On every line of the listing, check for "Greater"; copy the lines that have it.

--- --- ---

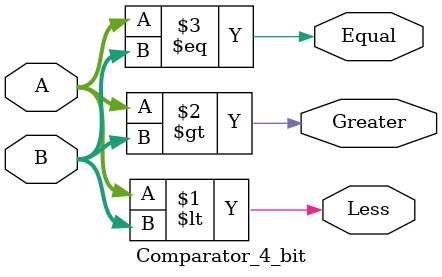
<source format=v>
`timescale 1ns / 1ps


module Comparator_4_bit(
    input [3:0]A,
    input [3:0]B,
    output Less, output Greater, output Equal);
    
    assign Less = A < B;
    assign Greater = A > B;
    assign Equal = (A == B);
    
endmodule

</source>
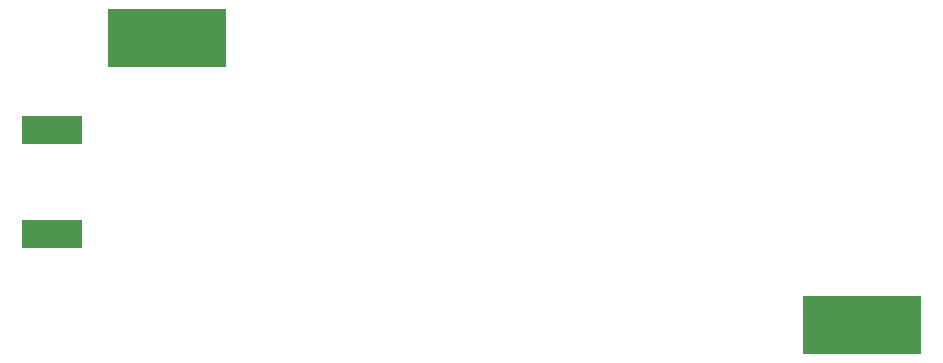
<source format=gbs>
G04 (created by PCBNEW (2013-09-28 BZR 4356)-product) date 10/22/2013 9:10:19 PM*
%MOIN*%
G04 Gerber Fmt 3.4, Leading zero omitted, Abs format*
%FSLAX34Y34*%
G01*
G70*
G90*
G04 APERTURE LIST*
%ADD10C,0.005906*%
%ADD11R,0.200000X0.095000*%
%ADD12C,0.100000*%
%ADD13R,0.393701X0.196850*%
G04 APERTURE END LIST*
G54D10*
G54D11*
X62125Y-52700D03*
X62125Y-56150D03*
G54D12*
X66393Y-49779D03*
X88677Y-59031D03*
G54D13*
X89105Y-59185D03*
X65930Y-49610D03*
M02*

</source>
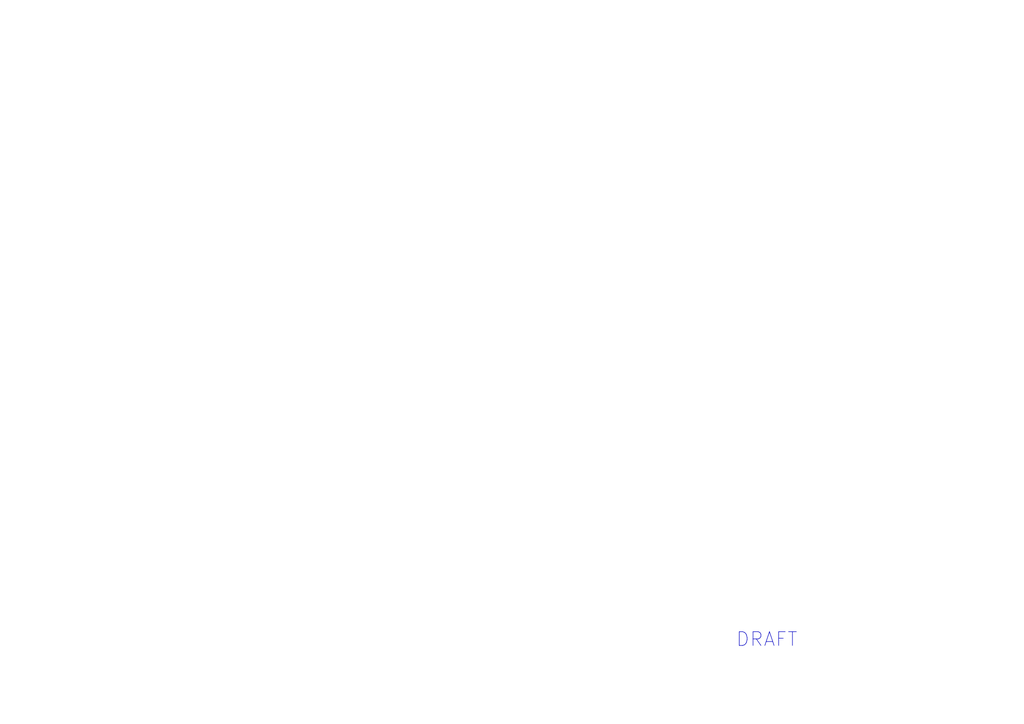
<source format=kicad_sch>
(kicad_sch (version 20211123) (generator eeschema)

  (uuid 1959fef0-e26b-4822-9336-599751a6c225)

  (paper "A4")

  (title_block
    (title "MCU PIC24FJ")
    (date "01/2022")
    (rev "A")
    (comment 1 "TCAR MCU Board - PIC24")
  )

  


  (text "DRAFT" (at 213.36 187.96 0)
    (effects (font (size 4 4)) (justify left bottom))
    (uuid d8e72ba6-4f3e-4aa1-82ef-56e32c3bfa0c)
  )
)

</source>
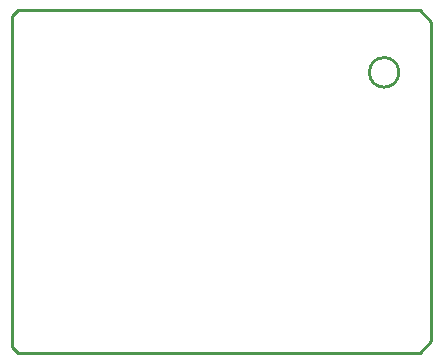
<source format=gko>
G04 Layer: BoardOutline*
G04 EasyEDA v6.4.25, 2021-11-23T22:34:31+08:00*
G04 edc2d8422afb4d2cae5fb123c77887e6,45ba98ba689c459a8d72e4540021d05b,10*
G04 Gerber Generator version 0.2*
G04 Scale: 100 percent, Rotated: No, Reflected: No *
G04 Dimensions in millimeters *
G04 leading zeros omitted , absolute positions ,4 integer and 5 decimal *
%FSLAX45Y45*%
%MOMM*%

%ADD10C,0.2540*%
D10*
X0Y49999D02*
G01*
X49999Y0D01*
X3450000Y0D01*
X3550000Y99999D01*
X3550000Y2799999D01*
X3450000Y2899999D01*
X49999Y2899999D01*
X0Y2849999D01*
X0Y49999D01*
G75*
G01
X3275000Y2375002D02*
G03X3275000Y2375002I-124993J0D01*

%LPD*%
M02*

</source>
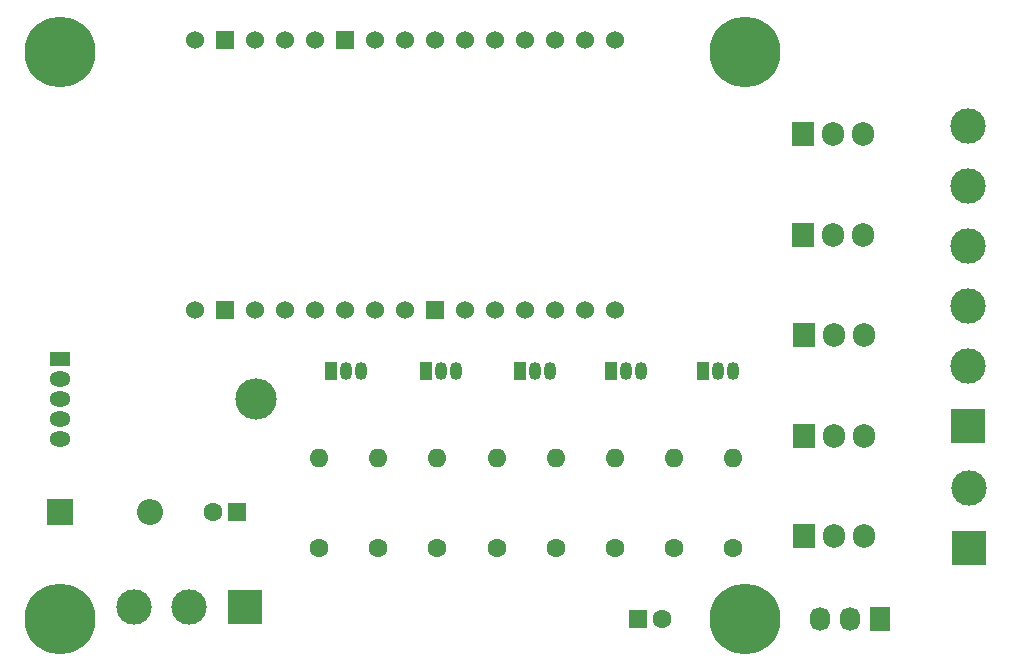
<source format=gbr>
%TF.GenerationSoftware,KiCad,Pcbnew,5.1.10-88a1d61d58~90~ubuntu20.04.1*%
%TF.CreationDate,2021-10-29T16:11:56-04:00*%
%TF.ProjectId,jrgbwww24,6a726762-7777-4773-9234-2e6b69636164,rev?*%
%TF.SameCoordinates,Original*%
%TF.FileFunction,Soldermask,Bot*%
%TF.FilePolarity,Negative*%
%FSLAX46Y46*%
G04 Gerber Fmt 4.6, Leading zero omitted, Abs format (unit mm)*
G04 Created by KiCad (PCBNEW 5.1.10-88a1d61d58~90~ubuntu20.04.1) date 2021-10-29 16:11:56*
%MOMM*%
%LPD*%
G01*
G04 APERTURE LIST*
%ADD10O,2.200000X2.200000*%
%ADD11R,2.200000X2.200000*%
%ADD12O,1.050000X1.500000*%
%ADD13R,1.050000X1.500000*%
%ADD14O,1.730000X2.030000*%
%ADD15R,1.730000X2.030000*%
%ADD16O,1.800000X1.275000*%
%ADD17R,1.800000X1.275000*%
%ADD18O,3.500000X3.500000*%
%ADD19C,3.000000*%
%ADD20R,3.000000X3.000000*%
%ADD21C,1.600000*%
%ADD22R,1.600000X1.600000*%
%ADD23O,1.905000X2.000000*%
%ADD24R,1.905000X2.000000*%
%ADD25C,6.000000*%
%ADD26C,1.524000*%
%ADD27R,1.524000X1.524000*%
%ADD28O,1.600000X1.600000*%
G04 APERTURE END LIST*
D10*
%TO.C,D4*%
X101620000Y-103000000D03*
D11*
X94000000Y-103000000D03*
%TD*%
D12*
%TO.C,Q5*%
X118270000Y-91000000D03*
X119540000Y-91000000D03*
D13*
X117000000Y-91000000D03*
%TD*%
D12*
%TO.C,Q4*%
X126270000Y-91000000D03*
X127540000Y-91000000D03*
D13*
X125000000Y-91000000D03*
%TD*%
D12*
%TO.C,Q3*%
X134270000Y-91000000D03*
X135540000Y-91000000D03*
D13*
X133000000Y-91000000D03*
%TD*%
D12*
%TO.C,Q2*%
X142000000Y-91000000D03*
X143270000Y-91000000D03*
D13*
X140730000Y-91000000D03*
%TD*%
D12*
%TO.C,Q1*%
X149770000Y-91000000D03*
X151040000Y-91000000D03*
D13*
X148500000Y-91000000D03*
%TD*%
D14*
%TO.C,J3*%
X158420000Y-112000000D03*
X160960000Y-112000000D03*
D15*
X163500000Y-112000000D03*
%TD*%
D16*
%TO.C,U2*%
X94000000Y-96800000D03*
X94000000Y-95100000D03*
X94000000Y-93400000D03*
X94000000Y-91700000D03*
D17*
X94000000Y-90000000D03*
D18*
X110660000Y-93400000D03*
%TD*%
D19*
%TO.C,SW1*%
X100300000Y-111000000D03*
X105000000Y-111000000D03*
D20*
X109700000Y-111000000D03*
%TD*%
D19*
%TO.C,J1*%
X171000000Y-100920000D03*
D20*
X171000000Y-106000000D03*
%TD*%
D21*
%TO.C,C2*%
X107000000Y-103000000D03*
D22*
X109000000Y-103000000D03*
%TD*%
D21*
%TO.C,C1*%
X145000000Y-112000000D03*
D22*
X143000000Y-112000000D03*
%TD*%
D23*
%TO.C,Q8*%
X162080000Y-88000000D03*
X159540000Y-88000000D03*
D24*
X157000000Y-88000000D03*
%TD*%
D23*
%TO.C,Q7*%
X162080000Y-96500000D03*
X159540000Y-96500000D03*
D24*
X157000000Y-96500000D03*
%TD*%
D23*
%TO.C,Q10*%
X162040000Y-71000000D03*
X159500000Y-71000000D03*
D24*
X156960000Y-71000000D03*
%TD*%
D23*
%TO.C,Q9*%
X162040000Y-79500000D03*
X159500000Y-79500000D03*
D24*
X156960000Y-79500000D03*
%TD*%
D23*
%TO.C,Q6*%
X162080000Y-105000000D03*
X159540000Y-105000000D03*
D24*
X157000000Y-105000000D03*
%TD*%
D25*
%TO.C,REF\u002A\u002A*%
X152000000Y-64000000D03*
%TD*%
%TO.C,REF\u002A\u002A*%
X152000000Y-112000000D03*
%TD*%
%TO.C,REF\u002A\u002A*%
X94000000Y-112000000D03*
%TD*%
%TO.C,REF\u002A\u002A*%
X94000000Y-64000000D03*
%TD*%
D26*
%TO.C,U1*%
X105440000Y-85860000D03*
D27*
X107980000Y-85860000D03*
D26*
X110520000Y-85860000D03*
X113060000Y-85860000D03*
X115600000Y-85860000D03*
X118140000Y-85860000D03*
X120680000Y-85860000D03*
X123220000Y-85860000D03*
D27*
X125760000Y-85860000D03*
D26*
X128300000Y-85860000D03*
X130840000Y-85860000D03*
X133380000Y-85860000D03*
X135920000Y-85860000D03*
X138460000Y-85860000D03*
X141000000Y-85860000D03*
X105440000Y-63000000D03*
D27*
X107980000Y-63000000D03*
D26*
X110520000Y-63000000D03*
X113060000Y-63000000D03*
X115600000Y-63000000D03*
D27*
X118140000Y-63000000D03*
D26*
X120680000Y-63000000D03*
X123220000Y-63000000D03*
X125760000Y-63000000D03*
X128300000Y-63000000D03*
X130840000Y-63000000D03*
X133380000Y-63000000D03*
X135920000Y-63000000D03*
X138460000Y-63000000D03*
X141000000Y-63000000D03*
%TD*%
D28*
%TO.C,R8*%
X126000000Y-98380000D03*
D21*
X126000000Y-106000000D03*
%TD*%
D28*
%TO.C,R7*%
X121000000Y-98380000D03*
D21*
X121000000Y-106000000D03*
%TD*%
D28*
%TO.C,R6*%
X116000000Y-98380000D03*
D21*
X116000000Y-106000000D03*
%TD*%
D28*
%TO.C,R5*%
X131000000Y-98380000D03*
D21*
X131000000Y-106000000D03*
%TD*%
D28*
%TO.C,R4*%
X136000000Y-98380000D03*
D21*
X136000000Y-106000000D03*
%TD*%
D28*
%TO.C,R3*%
X141000000Y-98380000D03*
D21*
X141000000Y-106000000D03*
%TD*%
D28*
%TO.C,R2*%
X146000000Y-98380000D03*
D21*
X146000000Y-106000000D03*
%TD*%
D28*
%TO.C,R1*%
X151000000Y-98380000D03*
D21*
X151000000Y-106000000D03*
%TD*%
D19*
%TO.C,J2*%
X170925300Y-70330600D03*
X170925300Y-75410600D03*
X170925300Y-80490600D03*
D20*
X170925300Y-95730600D03*
D19*
X170925300Y-85570600D03*
X170925300Y-90650600D03*
%TD*%
M02*

</source>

--- --- ---

**YOUR SOLUTION**
    output Less, output Greater, output Equal);
    assign Greater = A > B;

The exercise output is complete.